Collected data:
[Start of section]

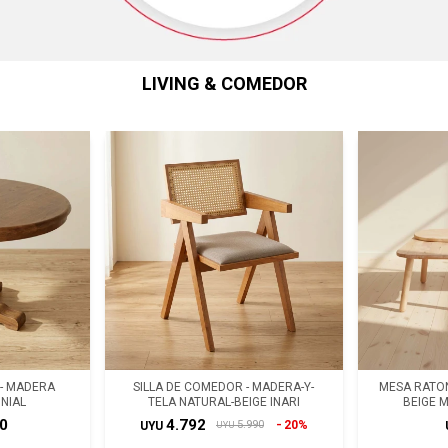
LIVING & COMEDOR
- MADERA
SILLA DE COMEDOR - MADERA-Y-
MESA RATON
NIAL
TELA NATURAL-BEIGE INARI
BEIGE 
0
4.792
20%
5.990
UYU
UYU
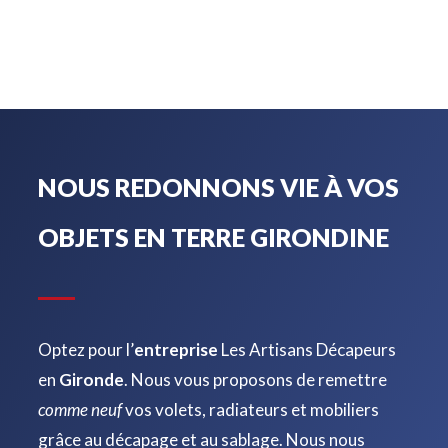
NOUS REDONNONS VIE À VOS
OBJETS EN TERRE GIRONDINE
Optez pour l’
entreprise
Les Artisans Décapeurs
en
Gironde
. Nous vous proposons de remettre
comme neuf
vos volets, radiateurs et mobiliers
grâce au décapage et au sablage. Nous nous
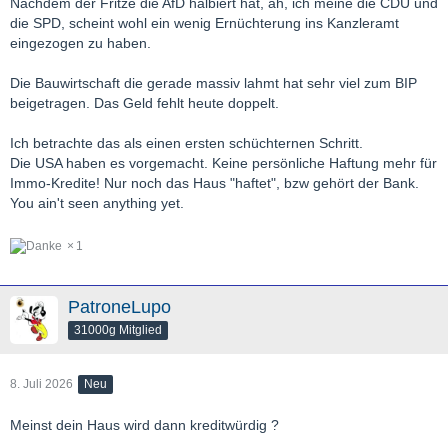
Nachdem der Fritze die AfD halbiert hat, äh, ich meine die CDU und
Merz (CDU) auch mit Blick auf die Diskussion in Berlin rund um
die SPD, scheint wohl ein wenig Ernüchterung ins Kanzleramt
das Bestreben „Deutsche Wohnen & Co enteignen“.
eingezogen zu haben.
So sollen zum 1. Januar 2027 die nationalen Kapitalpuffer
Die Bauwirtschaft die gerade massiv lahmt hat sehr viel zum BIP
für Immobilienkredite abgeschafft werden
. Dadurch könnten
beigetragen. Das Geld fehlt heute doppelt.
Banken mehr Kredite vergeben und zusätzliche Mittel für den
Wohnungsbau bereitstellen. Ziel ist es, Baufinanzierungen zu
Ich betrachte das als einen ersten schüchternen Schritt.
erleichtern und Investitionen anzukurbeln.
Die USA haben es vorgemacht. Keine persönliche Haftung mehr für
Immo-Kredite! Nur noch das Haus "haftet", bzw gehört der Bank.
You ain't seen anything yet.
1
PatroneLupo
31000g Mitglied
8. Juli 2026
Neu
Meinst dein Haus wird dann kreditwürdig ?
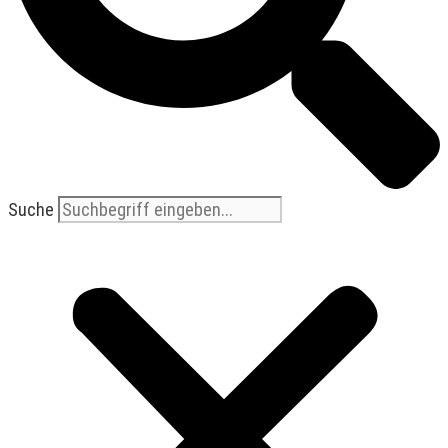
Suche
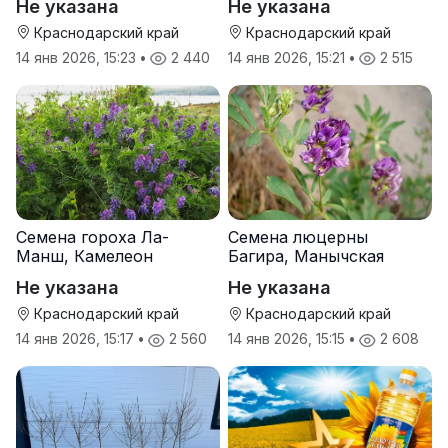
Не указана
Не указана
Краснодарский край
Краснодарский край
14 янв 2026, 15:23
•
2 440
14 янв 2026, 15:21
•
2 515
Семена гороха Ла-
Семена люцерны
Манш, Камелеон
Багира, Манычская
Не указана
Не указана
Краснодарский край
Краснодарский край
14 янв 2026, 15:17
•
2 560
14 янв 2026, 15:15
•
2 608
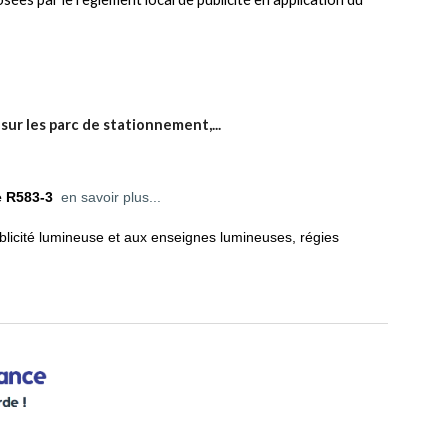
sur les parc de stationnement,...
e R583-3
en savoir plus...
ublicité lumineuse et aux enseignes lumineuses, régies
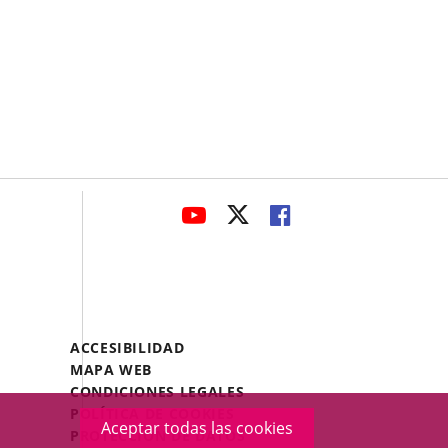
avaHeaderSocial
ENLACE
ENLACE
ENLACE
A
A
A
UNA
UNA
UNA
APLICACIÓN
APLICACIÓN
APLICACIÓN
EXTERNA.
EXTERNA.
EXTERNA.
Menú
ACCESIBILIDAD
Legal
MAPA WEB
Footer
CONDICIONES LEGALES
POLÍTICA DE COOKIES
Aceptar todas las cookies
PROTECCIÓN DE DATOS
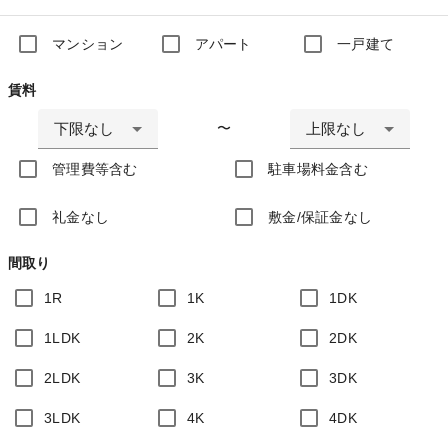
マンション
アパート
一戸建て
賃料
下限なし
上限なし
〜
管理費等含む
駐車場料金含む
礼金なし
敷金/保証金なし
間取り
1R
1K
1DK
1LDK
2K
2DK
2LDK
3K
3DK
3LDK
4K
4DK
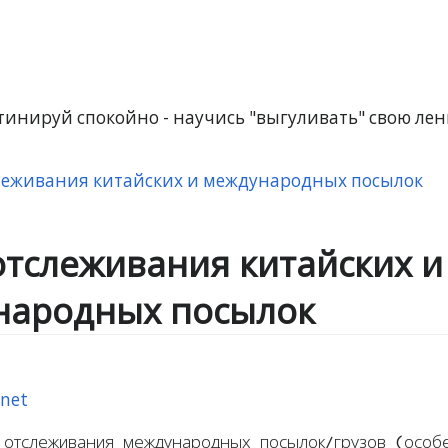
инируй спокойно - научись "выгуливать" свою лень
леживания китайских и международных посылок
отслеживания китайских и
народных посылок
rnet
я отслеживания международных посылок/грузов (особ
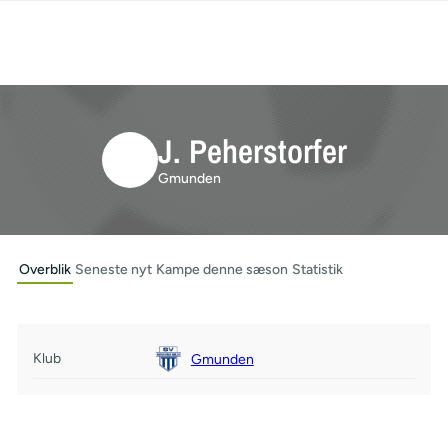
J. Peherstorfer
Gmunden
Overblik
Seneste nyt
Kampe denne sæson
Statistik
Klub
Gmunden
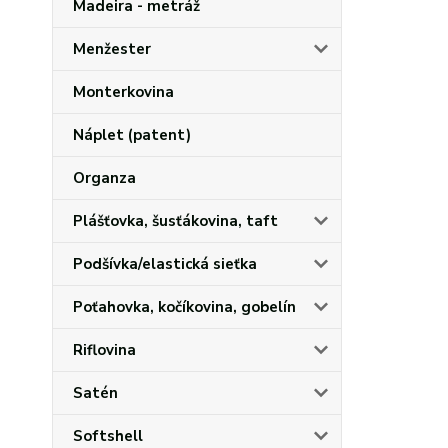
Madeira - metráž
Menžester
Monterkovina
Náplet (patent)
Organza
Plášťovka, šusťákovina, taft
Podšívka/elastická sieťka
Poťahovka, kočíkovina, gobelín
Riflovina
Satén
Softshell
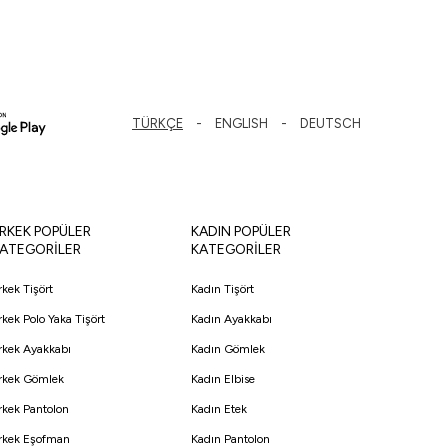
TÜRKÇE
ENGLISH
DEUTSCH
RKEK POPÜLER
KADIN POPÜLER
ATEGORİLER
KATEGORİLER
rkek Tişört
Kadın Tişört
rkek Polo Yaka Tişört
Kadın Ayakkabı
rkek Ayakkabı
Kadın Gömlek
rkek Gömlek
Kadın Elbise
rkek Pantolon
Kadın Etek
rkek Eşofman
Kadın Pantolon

[End of section]
[Start of section]

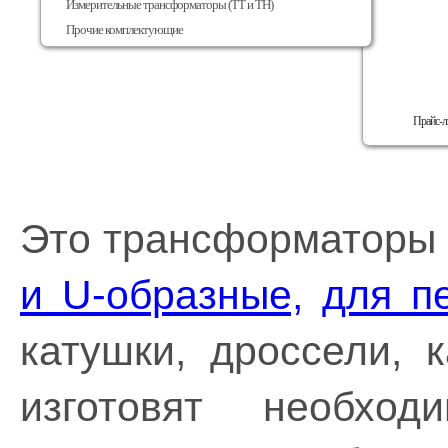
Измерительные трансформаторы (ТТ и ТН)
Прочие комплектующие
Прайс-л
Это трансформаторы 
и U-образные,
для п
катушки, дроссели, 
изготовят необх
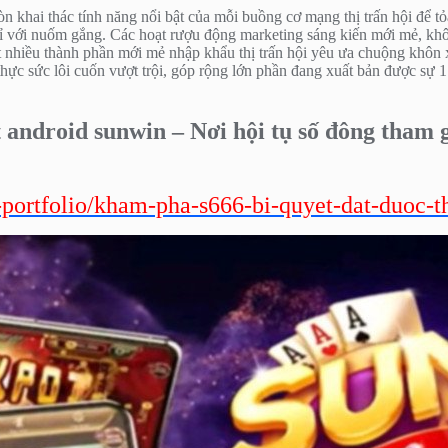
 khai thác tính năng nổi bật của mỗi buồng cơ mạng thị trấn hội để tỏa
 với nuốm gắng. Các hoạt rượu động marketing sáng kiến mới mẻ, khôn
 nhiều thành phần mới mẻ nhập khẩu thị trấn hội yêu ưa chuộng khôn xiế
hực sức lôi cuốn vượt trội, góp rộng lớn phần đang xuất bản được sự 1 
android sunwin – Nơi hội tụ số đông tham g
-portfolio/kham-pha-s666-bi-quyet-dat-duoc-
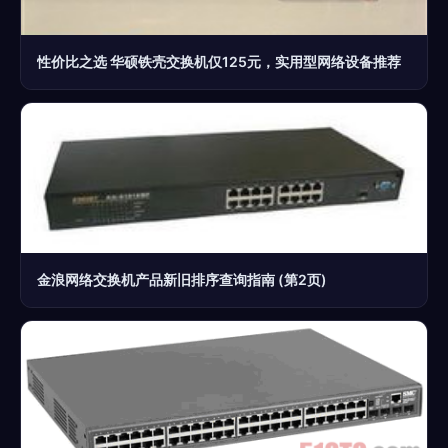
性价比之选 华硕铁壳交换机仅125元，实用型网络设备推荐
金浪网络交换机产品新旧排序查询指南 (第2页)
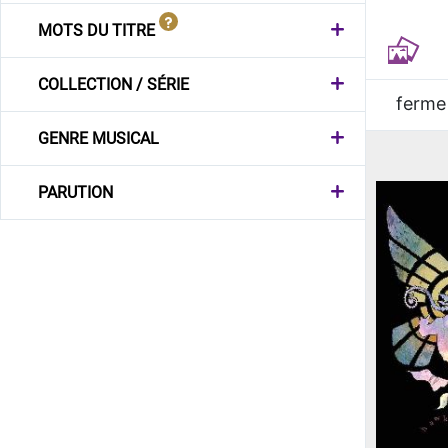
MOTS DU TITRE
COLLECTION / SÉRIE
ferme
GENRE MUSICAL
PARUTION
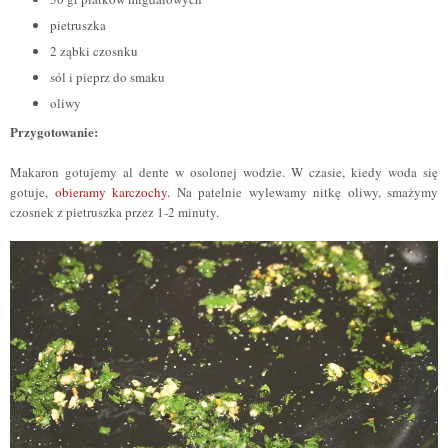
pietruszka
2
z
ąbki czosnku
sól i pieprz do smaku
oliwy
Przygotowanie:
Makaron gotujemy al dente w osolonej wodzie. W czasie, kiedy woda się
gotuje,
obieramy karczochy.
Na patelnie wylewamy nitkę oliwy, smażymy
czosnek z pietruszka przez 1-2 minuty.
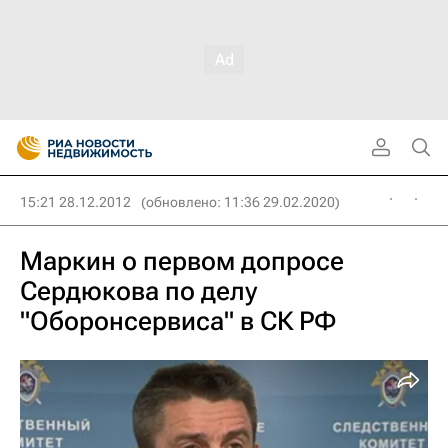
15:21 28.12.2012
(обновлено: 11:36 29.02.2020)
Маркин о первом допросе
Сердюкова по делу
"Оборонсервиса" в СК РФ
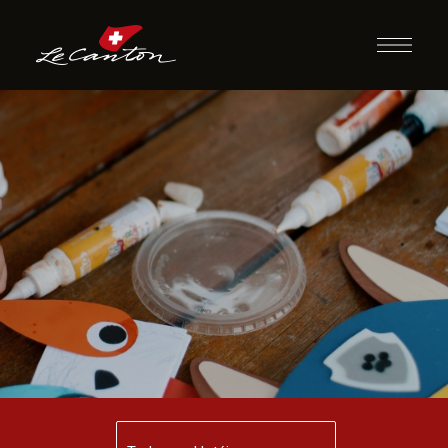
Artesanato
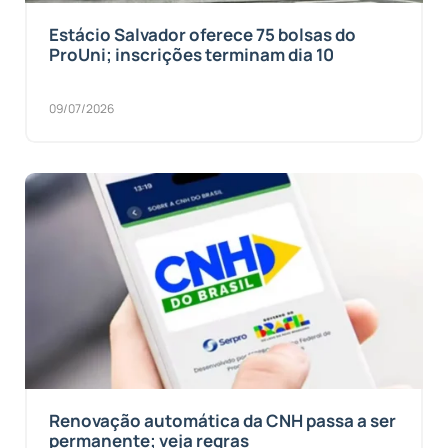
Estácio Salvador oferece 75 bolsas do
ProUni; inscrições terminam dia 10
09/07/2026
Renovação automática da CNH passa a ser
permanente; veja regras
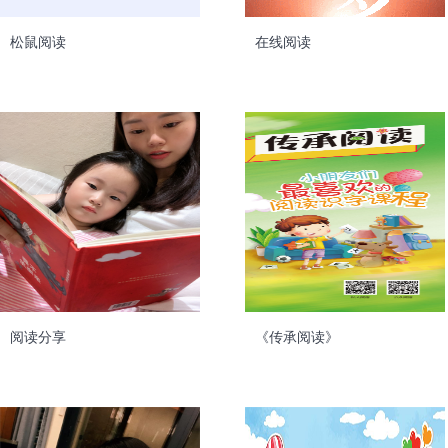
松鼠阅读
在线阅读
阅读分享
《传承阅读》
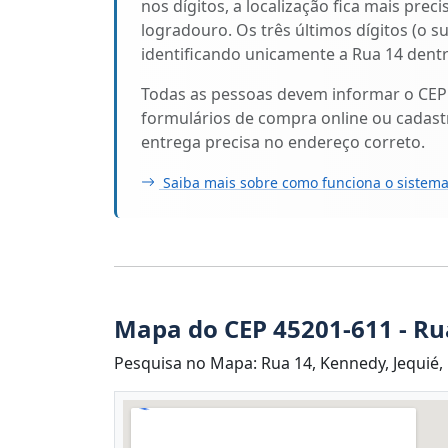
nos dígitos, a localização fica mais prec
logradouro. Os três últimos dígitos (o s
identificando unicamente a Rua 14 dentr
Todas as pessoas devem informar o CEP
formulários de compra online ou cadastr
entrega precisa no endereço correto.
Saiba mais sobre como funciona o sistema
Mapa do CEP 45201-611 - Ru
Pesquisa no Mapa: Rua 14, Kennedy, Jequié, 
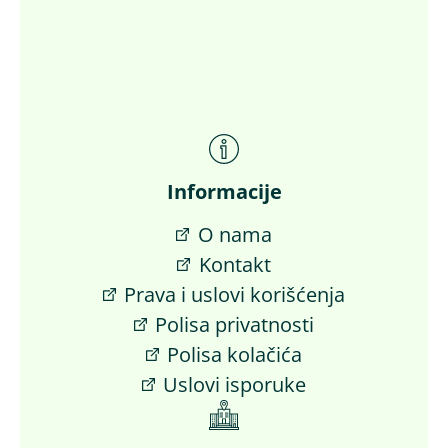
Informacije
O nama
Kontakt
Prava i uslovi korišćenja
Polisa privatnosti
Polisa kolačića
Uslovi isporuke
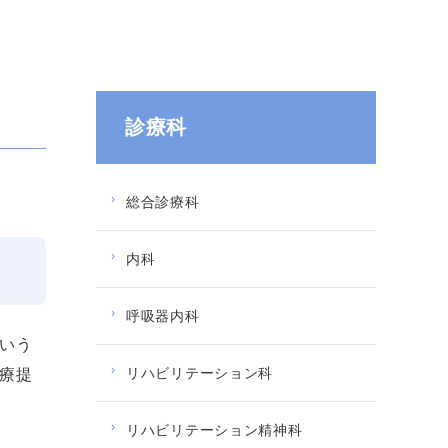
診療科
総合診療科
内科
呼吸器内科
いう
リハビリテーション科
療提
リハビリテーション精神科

[End of section]
[Start of section]

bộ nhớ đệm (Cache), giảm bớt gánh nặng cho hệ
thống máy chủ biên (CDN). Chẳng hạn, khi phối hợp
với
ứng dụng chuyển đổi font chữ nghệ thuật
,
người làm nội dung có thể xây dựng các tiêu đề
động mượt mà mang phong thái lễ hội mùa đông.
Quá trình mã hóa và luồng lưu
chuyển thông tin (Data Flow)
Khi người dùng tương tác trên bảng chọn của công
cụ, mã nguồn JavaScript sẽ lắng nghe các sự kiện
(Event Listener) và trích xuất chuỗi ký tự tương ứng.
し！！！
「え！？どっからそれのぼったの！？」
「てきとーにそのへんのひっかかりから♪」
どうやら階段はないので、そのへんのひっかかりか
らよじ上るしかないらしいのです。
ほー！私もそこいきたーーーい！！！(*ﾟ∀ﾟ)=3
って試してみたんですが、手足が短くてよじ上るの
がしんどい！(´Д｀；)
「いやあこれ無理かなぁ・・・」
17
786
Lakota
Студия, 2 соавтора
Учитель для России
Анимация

[End of section]

→ **YOUR TASK**
Please give the lines of the records as a JSON list of strings, one string per line, without blank lines and without the pictures. Begin at the line that has "nos dígitos, a localização fica mais prec" and stop after the line that has "リハビリテーション精神科".

→ **PROBLEM SOLUTION**
[
  "nos dígitos, a localização fica mais prec",
  "logradouro. Os três últimos dígitos (o s",
  "identificando unicamente a Rua 14 dentr",
  "Todas as pessoas devem informar o CEP",
  "formulários de compra online ou cadastr",
  "entrega precisa no endereço correto.",
  "Saiba mais sobre como funciona o sistema",
  "Mapa do CEP 45201-611 - Ru",
  "Pesquisa no Mapa: Rua 14, Kennedy, Jequié, ",
  "Informacije",
  "O nama",
  "Kontakt",
  "Prava i uslovi korišćenja",
  "Polisa privatnosti",
  "Polisa kolačića",
  "Uslovi isporuke",
  "診療科",
  "総合診療科",
  "内科",
  "呼吸器内科",
  "いう",
  "リハビリテーション科",
  "療提",
  "リハビリテーション精神科"
]